I’ll toast to that – why Hollywood’s not America

It’s been one of those all-around late days. Stayed up late last night, slept in this morning, and didn’t get around to having my first meal of the day until four in the afternoon. That’s never a particularly wise move, as you then find yourself tempted to have another meal sometime way too late in the evening. In this case, it was about one in the morning that I was overwhelmingly tempted to find something to eat, and not wanting to deal with heading out to a restaurant that late at night for no good reason, I settled on doing something creative with the jar of peanut butter and loaf of bread that I bought the other day. So I take out two slices of bread in order to toast them, and being the idiot I am, only then realize that I do not in fact own a toaster.

It was not so long ago that I did own a toaster, but it ended up on the “more expensive to have shipped out here when I moved than to just buy a new one when I got here” list, and somehow I managed to forget to acquire one when I was setting up house here earlier this month. Not content to eat a peanut butter sandwich that hadn’t been toasted, but not able to convince myself to go sit in a restaurant, I resolved to instead do the logical thing and find myself a toaster. I was going to have to go out and buy one eventually anyway, and now seemed like a good time as any.

So gee whiz, how many toaster stores in the neighborhood are still open this late at night? There’s the twenty-four hour CVS not too far down the street, but I have yet to get a handle on what they do and don’t have, and I didn’t want to head over there only to find that they didn’t sell them. I remember seeing toasters at CDS last week (I didn’t buy one when I saw that they had them, because that would have made too much sense), but they closed hours earlier. And yes, there’s actually a CVS and a CDS within walking distance of each other. There’s also a CCS across the street from the CDS (I swear I’m not making that up), but CCS is some kind of currency conversion store and most definitely doesn’t sell toasters.

So where am I gonna go? Ah yes, the twenty-four hour Ralph’s grocery store on La Brea. That place is huge, they’ve got to have toasters. So I head down there, sure enough they’ve got a variety of toasters for sale, I buy one and start homeward. I make it about a hundred yards before I start to wish I’d thought to ask the cashier to put it into a grocery bag, because here I am walking down La Brea Avenue at nearly two in the morning, carrying a new-in-box toaster for all to see. Past the Jim Henson Company headquarters, past the strip club across the street from Henson just as it’s apparently closing and the drunk patrons are staggering out of the place, and past a bunch of quasi-asleep homeless folks who’d probably kill to have themselves a toaster – hopefully not literally.
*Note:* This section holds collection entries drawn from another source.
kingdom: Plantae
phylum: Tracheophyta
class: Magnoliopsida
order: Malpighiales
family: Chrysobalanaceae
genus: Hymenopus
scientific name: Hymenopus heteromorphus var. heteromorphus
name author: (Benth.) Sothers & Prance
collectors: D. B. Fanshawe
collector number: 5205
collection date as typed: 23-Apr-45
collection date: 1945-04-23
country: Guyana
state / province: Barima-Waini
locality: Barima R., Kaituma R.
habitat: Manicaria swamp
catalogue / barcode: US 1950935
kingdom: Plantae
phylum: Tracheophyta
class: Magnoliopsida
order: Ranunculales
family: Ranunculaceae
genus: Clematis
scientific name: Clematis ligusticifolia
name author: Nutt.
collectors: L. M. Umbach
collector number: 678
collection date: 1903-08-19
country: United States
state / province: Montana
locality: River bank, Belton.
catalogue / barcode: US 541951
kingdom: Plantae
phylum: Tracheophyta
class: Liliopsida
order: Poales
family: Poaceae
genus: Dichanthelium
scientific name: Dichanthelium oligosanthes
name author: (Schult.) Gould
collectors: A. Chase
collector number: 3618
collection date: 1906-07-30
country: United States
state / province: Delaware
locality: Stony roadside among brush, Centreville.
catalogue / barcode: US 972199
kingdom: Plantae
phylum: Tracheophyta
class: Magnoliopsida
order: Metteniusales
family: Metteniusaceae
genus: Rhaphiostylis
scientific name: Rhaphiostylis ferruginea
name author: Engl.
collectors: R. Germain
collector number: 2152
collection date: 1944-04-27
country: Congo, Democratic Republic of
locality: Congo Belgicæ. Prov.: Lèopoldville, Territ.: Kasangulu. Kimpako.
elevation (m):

But do you think anyone noticed me and my shiny new toaster walking past? Not a chance. I got to Hollywood Boulevard just as some other club was letting out, patrons running up and down the sidewalk and hollering at each other from opposite sides of the street, some lost-looking tourists trying to make out the handprints in the cement in front of Grauman’s in the dark, I walked past a still-open McDonald’s where I could have eaten instead (duh!), past the Kodak Theatre where they’re hosting the Daytime Emmys later this week and some security guard was trying to get a sprinkler in the bushes to work properly. More drunk patrons leaving yet another just-let-out club (note to self: the boulevard is more populated at 2am than at 1am, just for that reason). No one cared that I was walking down the street at two in the morning with a toaster. No one even noticed. My toaster and I were probably the most normal thing about the boulevard by that time of night.

Ferras is right, Hollywood’s not America. This place is insane. And that’s what I like about it.